Together, these sequencing biases and type I and II errors combine to suggest a set of tools that are required when using genomic data to ask the types of questions we focus on here. Researchers must be aware of ever-improving statistical techniques that account for (known) sequencing biases (e.g. Beissbarth and Speed 2004; Finotello et al. 2014; Kanehisa et al. 2008; Young et al. 2010; Zeeberg et al. 2003). Researchers must synthesize and use existing biological knowledge, often from multiple disciplines. Then, using a data-dense resource of whole-transcript sequencing in a post hoc directed examination of (a) target genes of known biological function (in a classical qPCR style approach) with (b) functional group analysis (e.g. gene enrichment data), great progress can be made in understanding genomic effects. However, we emphasize that it is essential to have a fundamental understanding of the biological processes of interest. That is not to say that whole-transcript studies are without merit; on the contrary—they are of great importance, especially when used as a library to be probed for explicit questions or to discover novel transcripts. However, we cannot stress enough the fundamental need to understand the biology under investigation.

Summary

We have presented and evaluated here a developmental control hypothesis for the regulation and expression of predator-induced phenotypic plasticity. Predator-induced morphological plasticity is regulated by ligand dose-dependent juvenoid signalling in D. pulex, and, based on our review of arthropod developmental biology, this may be quite a conserved process. We suggest that this, and the logical extension to joint juvenoid/ecdysteroid regulation of life history, is a general mechanism underpinning predator-induced plasticity in arthropods.

First, where changes in life history and morphology are present, and drawing on decades of arthropod endocrine–moulting–morphology research, our eco-devo hypothesis (Sultan 2007) predicts the regulation of predator-induced changes in morphology by the juvenoid endocrine pathway and of life history by a combination of ecdysteroid and juvenoid pathways.

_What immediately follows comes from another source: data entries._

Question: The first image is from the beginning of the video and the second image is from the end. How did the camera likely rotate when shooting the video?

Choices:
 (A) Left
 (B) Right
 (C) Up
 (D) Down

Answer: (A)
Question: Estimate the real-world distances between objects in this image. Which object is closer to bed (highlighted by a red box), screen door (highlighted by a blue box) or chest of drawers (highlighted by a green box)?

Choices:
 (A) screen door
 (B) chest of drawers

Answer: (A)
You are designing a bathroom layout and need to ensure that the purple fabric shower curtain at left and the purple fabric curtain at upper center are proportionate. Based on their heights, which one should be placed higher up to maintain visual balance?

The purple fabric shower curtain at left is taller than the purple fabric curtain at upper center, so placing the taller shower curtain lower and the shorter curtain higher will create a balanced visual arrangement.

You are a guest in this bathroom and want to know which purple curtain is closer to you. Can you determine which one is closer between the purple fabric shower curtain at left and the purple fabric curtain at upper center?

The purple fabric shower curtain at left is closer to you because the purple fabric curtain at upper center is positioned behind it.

Second, we have presented a small gene network dominated by nuclear receptors that are vital for arthropod development and can discriminate experimentally between juvenoid and ecdysteroid action. Third, our endocrine pathway hypothesis is easily linked to established developmental control mechanisms, facilitating further prediction about the physiological regulation of plasticity and potentially the physiological axis on which genetic variation in plasticity is manifest.

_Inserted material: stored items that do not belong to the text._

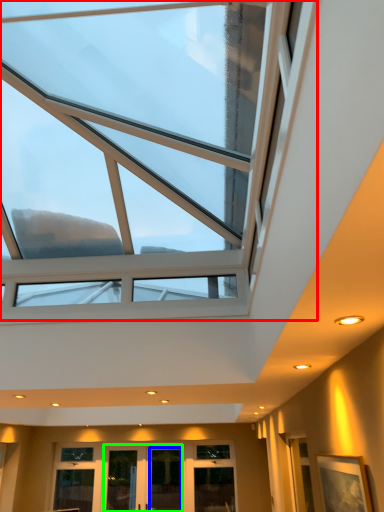
Question: Considering the real-world distances, which object is farthest from window (highlighted by a red box)? glass door (highlighted by a blue box) or glass door (highlighted by a green box)?

Choices:
 (A) glass door
 (B) glass door

Answer: (A)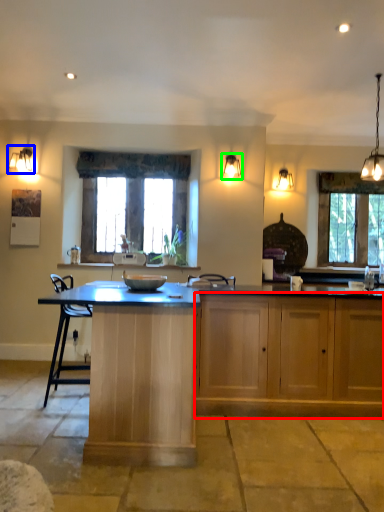
Question: Estimate the real-world distances between objects in this image. Which object is farther from cabinetry (highlighted by a red box), lamp (highlighted by a blue box) or lamp (highlighted by a green box)?

Choices:
 (A) lamp
 (B) lamp

Answer: (A)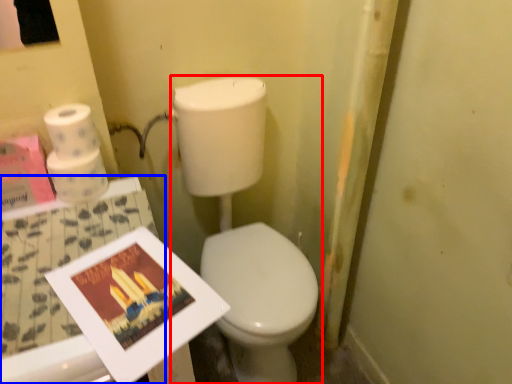
Question: Which point is further to the camera, toiletries (highlighted by a red box) or table (highlighted by a blue box)?

Choices:
 (A) toiletries
 (B) table

Answer: (A)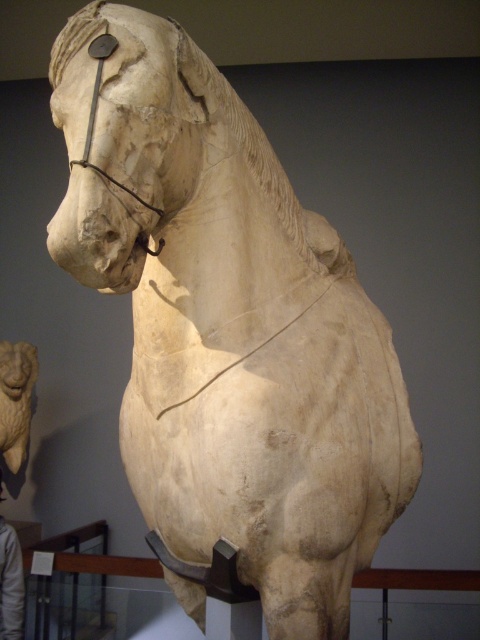
Is white marble lion at upper left smaller than light brown leather jacket at lower left?

Yes, white marble lion at upper left is smaller than light brown leather jacket at lower left.

Is white marble lion at upper left to the left of light brown leather jacket at lower left from the viewer's perspective?

Correct, you'll find white marble lion at upper left to the left of light brown leather jacket at lower left.

The height and width of the screenshot is (640, 480). What do you see at coordinates (15, 400) in the screenshot? I see `white marble lion at upper left` at bounding box center [15, 400].

Find the location of a particular element. The height and width of the screenshot is (640, 480). white marble lion at upper left is located at coordinates (15, 400).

Our results confirm a central role of the crustacean juvenile hormone (methyl farnesoate) in the induction of morphological change in juvenile instars of D. pulex. We show that the juvenoid pathway, as predicted, appears to regulate induced morphological defences, the central induced phenotypic change early in life in D. pulex. We also show that the developmental control of the juvenoid response is centred on the titre of gene products driving the expression. Our results, drawn from the expression of highly conserved genes in one of the most central endocrine signalling systems in arthropods, are likely to be generalisable to other species. The results of this experiment complement previous research into abiotic forms of stress (see Table 1) and reveal juvenile hormone to be central to processing stress.